Neulich war ich mit meiner Schwester auf einen Kaffee verabredet. Auf der Straße schlug sie vor, zu „ihrem Türken“ um die Ecke zu gehen.
Ich plusterte mich auf und schwadronierte herum, zu Türken ginge ich nicht mehr, ich trüge mein Geld, ich sagte „mei Märgla“, nicht zu Leuten, die hier die Vorzüge des Rechtsstaates genössen, und gleichzeitig für dessen Abschaffung in der Türkei stimmten.
Ich muss zugeben, dass ich mir richtig gut vorkam.
Meine Schwester meinte, man dürfe nicht so verallgemeinern, wogegen ich etwas von „harte Kante zeigen“ erwiderte.
An sich aber waren wir uns einig, dass das, was derzeit am Bosporus passiert, ein „no go“ sei.
Sie erzählte mir, sie habe neulich mit einer in Deutschland geborenen türkischen Ärztin gesprochen in der festen Annahme, sie fände den Erdogan ebenso machtgeil, macchiavellisch und primitiv wie sie selbst. Oh, da hatte sie in ein Wespennest gestochen! Die Freundin fuhr meine Schwester an, was den Deutschen denn einfiele, sich in die inneren Angelegenheiten der Türkei einzumischen, das ginge uns überhaupt nichts an, das sei die Arroganz des christlichen Abendlandes, die Türken könnten machen, was sie wollten etc.
Natürlich hatte die Dame Recht, wenn sie meinte, die Türken könnten machen, was sie wollten. Nur dann müssten eben alle Türken wieder in die Türkei zurückziehen und dort können sie dann undemokratische und andere Süppchen kochen, solange ihnen Lust danach ist.
Nur, und das müssen die in Deutschland lebenden Türken wissen, besonders diejenigen, die auch die deutsche Staatsbürgerschaft besitzen: Man kann nicht in Izmir Autokrat sein und in Bielefeld Demokrat. Wenn hier wahlberechtigte Türken mehrheitlich oder auch nicht mehrheitlich für die Abschaffung der Demokratie in der Türkei stimmen, dann müssen sie sofort unter Beobachtung des Verfassungsschutzes gestellt werden, denn, wenn das so ist, dann sind sie auch eine Gefahr für die Demokratie in Deutschland.
In dieses Gespräch vertieft suchten meine Schwester ein nicht türkisches Café und fanden schließlich ein kleines Lokal, über dem „Café Pronto“ stand. Ich war begeistert, denn ich liebe italienischen Caffè, noch dazu lagen in der Theke Krapfen, die mit Puderzucker bestreut waren. Ich halte Krapfen mit Zuckerguss für eine Entgleisung.
Die Italienerin machte zwei wunderbare Capuchini und meine Schwester und ich unterhielten uns prächtig an einem kleinen Tisch, an dem ich feststellte, dass man gepuderte Krapfen dann nicht essen sollte, wenn man einen schwarzen Pullover anhat. Wir erzählten uns den neuesten Quatsch, lästerten über die „üblichen Verdächtigen“ in der Familie, waren uns nicht immer ganz einig, lachten über alte und neue Witze und hatten es richtig schön.

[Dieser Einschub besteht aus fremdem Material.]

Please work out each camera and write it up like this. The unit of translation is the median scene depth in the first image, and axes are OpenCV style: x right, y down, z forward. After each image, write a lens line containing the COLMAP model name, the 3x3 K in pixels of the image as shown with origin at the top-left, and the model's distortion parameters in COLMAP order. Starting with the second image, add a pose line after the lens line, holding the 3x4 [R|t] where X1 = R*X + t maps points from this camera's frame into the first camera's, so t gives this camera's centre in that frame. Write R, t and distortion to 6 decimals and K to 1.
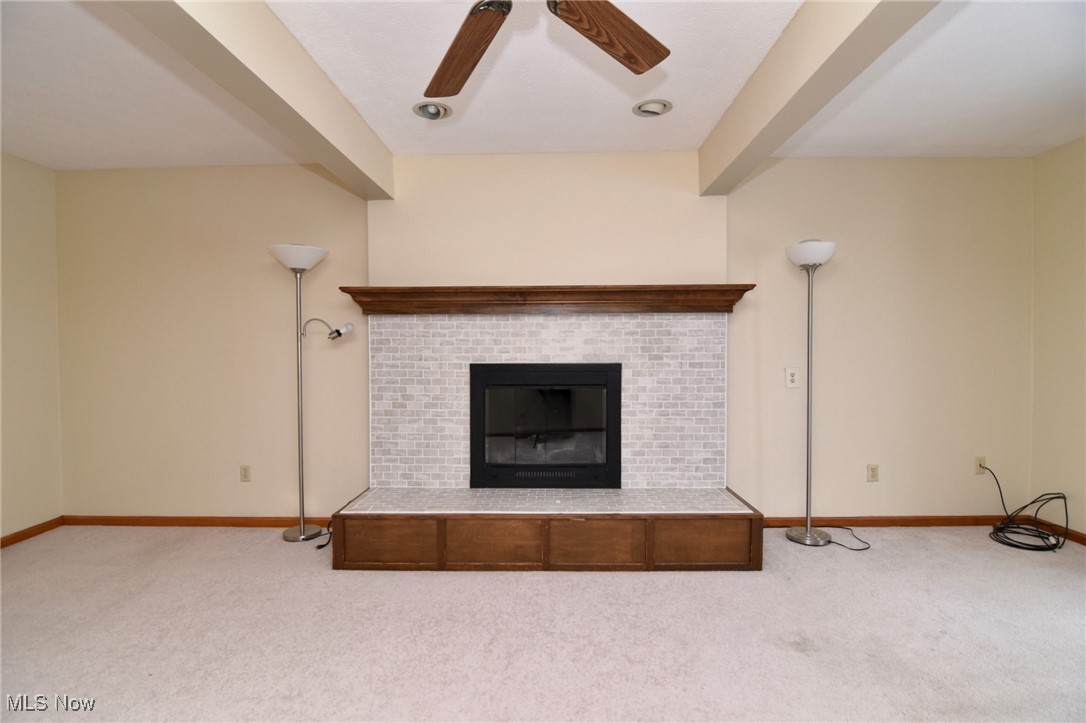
lens RADIAL K [[526.6, 0, 540.2], [0, 526.6, 363.9], [0, 0, 1]] dist [-0.007785, -0.008433]
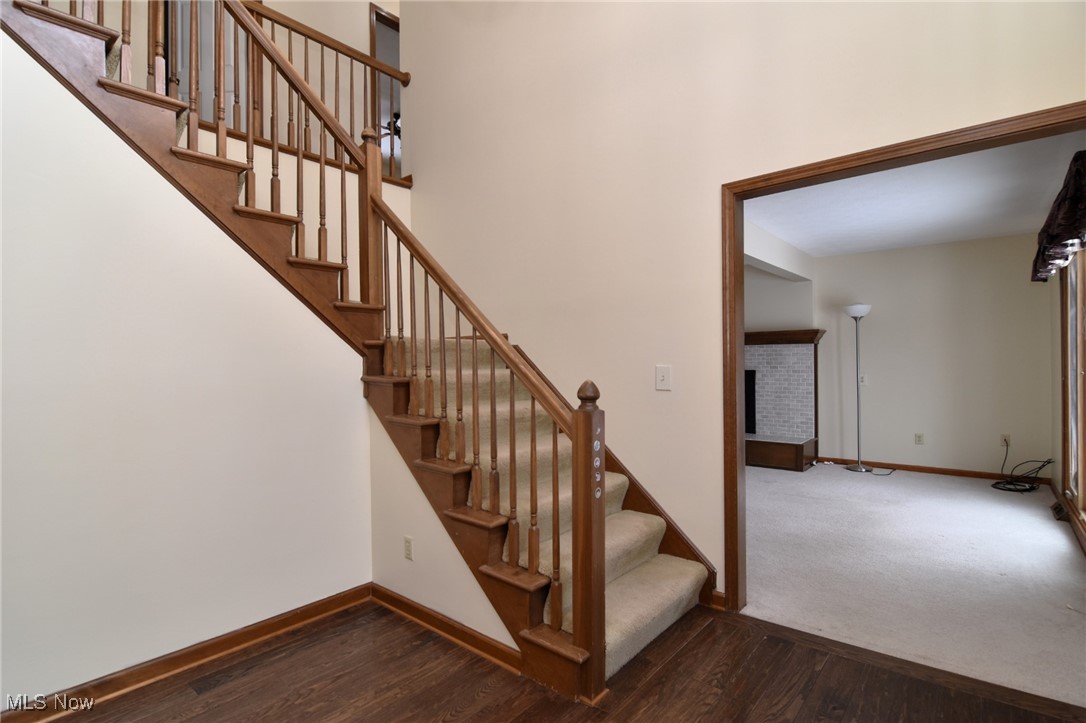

Ich lud ein, man ist ja Kavalier, und als ich an den Tresen zum Bezahlen trat, hörte ich, dass im hinteren Teil des Lokals ein heftiger Streit ausgetragen wurde.
Ich verstehe ganz gut italienisch, aber bin natürlich kein Experte in den verschiedenen Dialekten, die auf dem Stiefel gesprochen wurden. Dieser Dialekt war aber wirklich sehr unitalienisch. Als die Kassiererin mir verheulten Augen nach vorne kam, fragte ich sie, woher ihre Familie denn aus Italien stamme.
„Wir sind keine Italiener, wir sind Türken“, schniefte sie.
Ich musste daran denken, weshalb man im Schlengerla in Bamberg nicht pinkeln darf:
„Dringsd a Bier in‘n Schlengerla, gehsd aufn Abord und brunsdes wieder naus. Vo do fliessds nei die Rechnitz, übern Rhein-Main-Donau Kanal fleissds nei die Donau, vo do nein Scharzn Meer, scho ham die Dürgn die Märgla, du Kaschber.